In a previous post I mentioned a tool I built that helped reduce my co-worker's workload by a day. Here's the other part of the story and the reality of building tools for other people.
The initial wow factor was immediate, it showed to my co-workers and my boss that this type of workflow improvement was possible with the help of AI. But then we had to actually put it into production. What the demo bought me was buy-in, the hard part was executing.
On first actual production run with my co-worker I realized I had misunderstood parts of the workflow they described to me, and so we immediately hit friction. It didn't operate how they assumed it would and we ran into bugs because he wasn't following my thinking when executing the tool. I learned a hard lesson:
Building the Tool is the Easy Part -- Building a Tool for someone else is Hard
So we had to abandon the first run and I sat down with my co-worker to really drill down into what they do exactly, step by step, and once I really got the way they wanted to work then the tools naturally fell into place. They've since been using them on their own and have said it's even better than their wildest dreams.
I also built a set of tools for another co-worker on another project where I learned the same lesson.
It was a set of debugging tools that was designed around my thought process of how I would go about solving the given problem. And it was impressive because it made our project possible whereas we would have sunk excessive man hours on grunt work.
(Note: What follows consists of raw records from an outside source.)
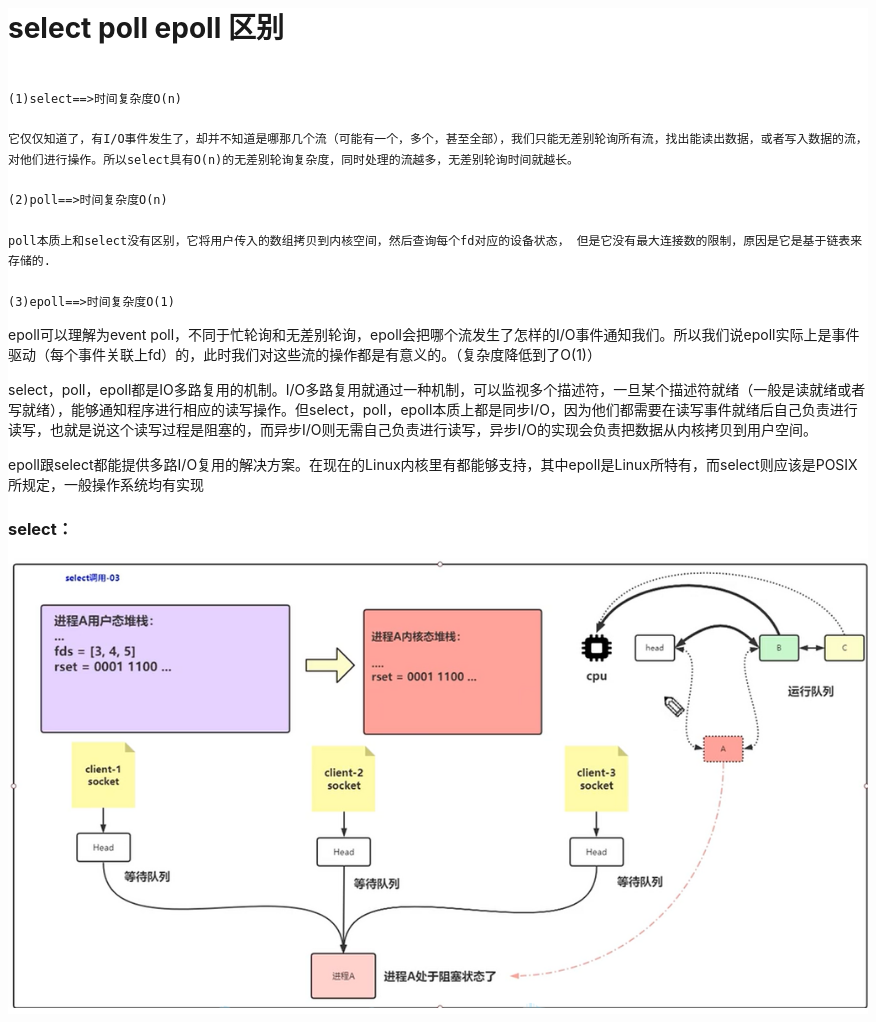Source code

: 






# select  poll epoll 区别

```text

(1)select==>时间复杂度O(n)

它仅仅知道了，有I/O事件发生了，却并不知道是哪那几个流（可能有一个，多个，甚至全部），我们只能无差别轮询所有流，找出能读出数据，或者写入数据的流，对他们进行操作。所以select具有O(n)的无差别轮询复杂度，同时处理的流越多，无差别轮询时间就越长。

(2)poll==>时间复杂度O(n)

poll本质上和select没有区别，它将用户传入的数组拷贝到内核空间，然后查询每个fd对应的设备状态， 但是它没有最大连接数的限制，原因是它是基于链表来存储的.

(3)epoll==>时间复杂度O(1)
```

epoll可以理解为event poll，不同于忙轮询和无差别轮询，epoll会把哪个流发生了怎样的I/O事件通知我们。所以我们说epoll实际上是事件驱动（每个事件关联上fd）的，此时我们对这些流的操作都是有意义的。（复杂度降低到了O(1)）

select，poll，epoll都是IO多路复用的机制。I/O多路复用就通过一种机制，可以监视多个描述符，一旦某个描述符就绪（一般是读就绪或者写就绪），能够通知程序进行相应的读写操作。但select，poll，epoll本质上都是同步I/O，因为他们都需要在读写事件就绪后自己负责进行读写，也就是说这个读写过程是阻塞的，而异步I/O则无需自己负责进行读写，异步I/O的实现会负责把数据从内核拷贝到用户空间。

epoll跟select都能提供多路I/O复用的解决方案。在现在的Linux内核里有都能够支持，其中epoll是Linux所特有，而select则应该是POSIX所规定，一般操作系统均有实现

### select：

![](./Select-call.PNG)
But I didn't take into consideration the tech hurdle for my co-worker, and it took me an hour and a half just to walk through it, at the end they said "this is great but I wish it did this."
It was a novel idea I hadn't thought of because I thought it wasn't possible. But I asked Claude anyways and to my surprise we came up with a custom fit solution using parts of the scripting API that were too dense for me to learn in the past. And what we ended up coming up with was even better and fit how my co-worker wanted to work.
What I learned the hard way was that it's incredibly easy to build tools now, and things not buildable before due to time constraints are possible now -- which is really exciting! But its even more important now to consider WHO you are building your tools for, who is actually going to be using them, and does the tool actually serve them.